- _TEXTO DO DOCUMENTO_
□ □ □

A saída de cena de Belchior trouxe
enorme comoção de artistas, fãs e amantes de música brasileira. Além disto,
surgiram os relatos de que o artista inquieto e bastante criativo durante seus
últimos tempos – trabalhava em uma tradução de A Divina Comédia, de Dante Alighieri e compunha novas canções sem
parar. Motivado pela revolta de um Brasil assolado pelas consequências de um
golpe de estado parlamentar, o Trovador do Ceará planejava voltar aos palcos e
fazer de sua arte um instrumento para combater as injustiças de nossos homens.

□ □ □

Por favor, prossiga com o texto sobre Belchior, começando logo depois da última frase apresentada.

□ □ □

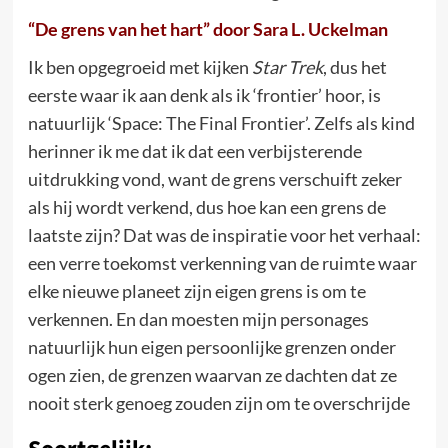
“De grens van het hart” door Sara L. Uckelman
Ik ben opgegroeid met kijken
Star Trek
, dus het
eerste waar ik aan denk als ik ‘frontier’ hoor, is
natuurlijk ‘Space: The Final Frontier’. Zelfs als kind
herinner ik me dat ik dat een verbijsterende
uitdrukking vond, want de grens verschuift zeker
als hij wordt verkend, dus hoe kan een grens de
laatste zijn? Dat was de inspiratie voor het verhaal:
een verre toekomst verkenning van de ruimte waar
elke nieuwe planeet zijn eigen grens is om te
verkennen. En dan moesten mijn personages
natuurlijk hun eigen persoonlijke grenzen onder
ogen zien, de grenzen waarvan ze dachten dat ze
nooit sterk genoeg zouden zijn om te overschrijde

□ □ □

- _RESPOSTA ESPERADA_
Infelizmente, Belchior não conseguiu realizar o retorno triunfal
que tanto planejava. Como ele teve o poder de influenciar as gerações
posteriores a dele, deixou uma legião de admiradores que jamais permitirá que
canções como “Medo de Avião”, “Paralelas”, “Como Nossos Pais”, “Apenas Um Rapaz
Latino-Americano”, “A Palo Seco” e “Velha Roupa Colorida” caiam no
esquecimento. Algo bastante justo para artistas de sua grandeza. Quem sabe assim
aquela voz grave e roufenha se torna mais presente no cotidiano deste que vos
escreve e aquece este coração velho de guerra?